- _The task_:
Reproduce the passage from the text below on massage jobs with chiropractors, beginning at the words "Here are some" and stopping after the words "massage can do.".

- _Passage to read_:
Massage Jobs – Working for chiropractors

Working for chiropractors is often challenging but if you like doing injury work and seeing a lot of clients who were in car accidents and who are in pain from sitting too much on the computer, a massage job in a chiropractors office could be what you are looking for.  Massage and chiropractic work can be very complimentary.  Massage loosens the tight muscles to help get better adjustments and help the adjustments hold longer.

Here are some of things to consider:

  • May be shorter 1/2 hour or even 15 minute sessions – can you work quickly and efficiently?
  • Work with chiropractor on each case or some difficult cases.  You could learn a lot from the right chiropractor.  It could also cause issues if the chiropractor is too controlling and doesn’t understand the full impact that massage has and what massage can do.
  • Must be efficient in taking chart notes and writing reports for insurance companies.   Charting will be what can make or break a case especially one that goes to court or arbitration/mediation.  SOAP notes is the most common form.  Learn how to chart quickly and accurately.  Read the information on SOAP notes and functional outcomes at
  • Most work as an independent contractor which can be very confusing to figure out.  As a contractor you should be able to come and go and set your own hours but it is often not the case.  It is up to the chiropractor (employer) to figure out the correct status as they will be paying for the fines if found to be using independent contractors illegally.
  • You will be working with conditions like whiplash, head injuries, broken bones and strains/sprains from car accidents.  Get more training in handling these conditions if needed.
  • Learn about billing insurance companies even though you most likely won’t have to bill yourself.   Chiropractors seem to be notorious for charging high amounts for sessions done and then turning around and not paying the massage therapist their fair share keeping a higher percentage of the fees for themselves.  While I am all for businesses making money, a massage employee will be much happier and stay longer when paid a decent salary so that they can make a living.  You should be able to make $35-$50 an hour depending on what the chiropractor charges for your services.   If you are doing heat/cold packs they can sometimes add charges for that.  The real problems happen when the client comes in with an insurance case and then later becomes a cash client.  Trying to explain a very large difference in price can be difficult
  • Get it all in writing.  Create a employment or subcontractor agreement and write down as many details as you can.  For more on employment contracts see the main site

Any other suggestions or ideas?

7 thoughts on “Massage Jobs – Working for chiropractors”

- _Information shown_:

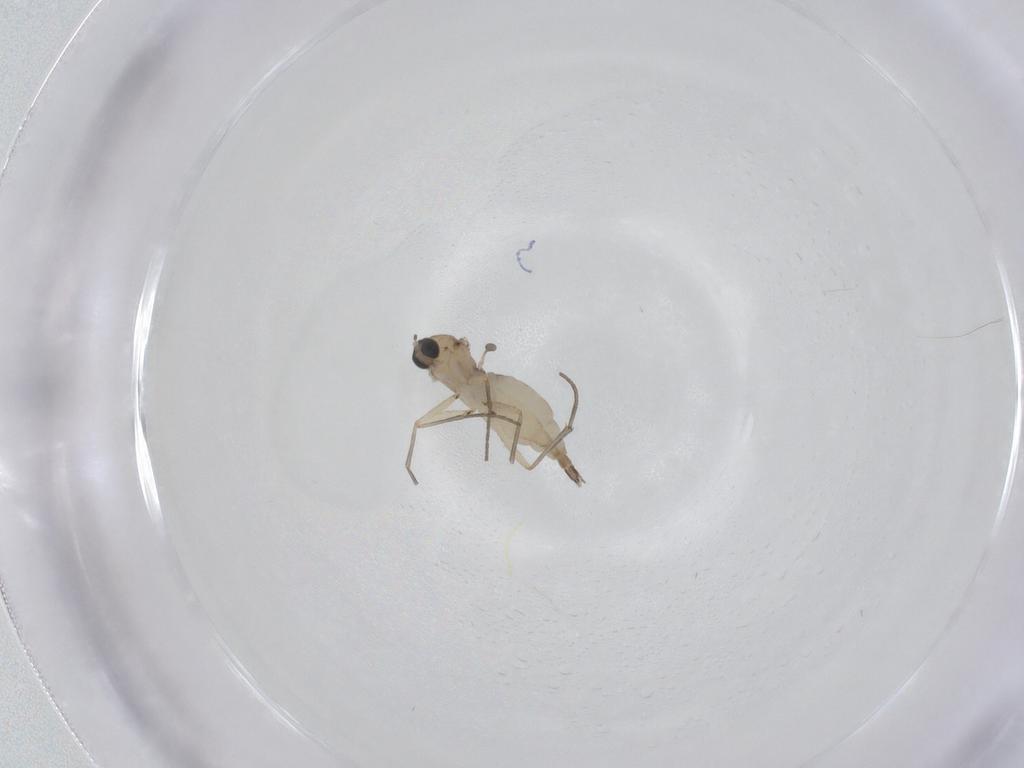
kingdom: Animalia
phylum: Arthropoda
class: Insecta
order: Diptera
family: Sciaridae
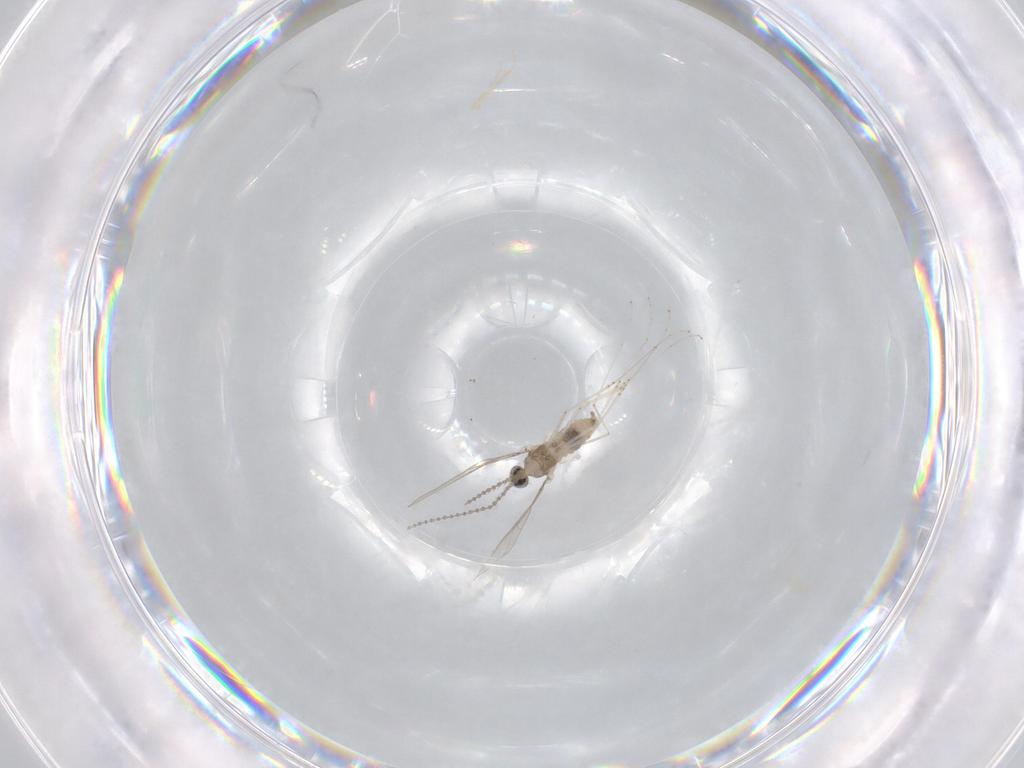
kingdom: Animalia
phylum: Arthropoda
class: Insecta
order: Diptera
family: Cecidomyiidae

- _Exercise solution_:
Here are some of things to consider:

  • May be shorter 1/2 hour or even 15 minute sessions – can you work quickly and efficiently?
  • Work with chiropractor on each case or some difficult cases.  You could learn a lot from the right chiropractor.  It could also cause issues if the chiropractor is too controlling and doesn’t understand the full impact that massage has and what massage can do.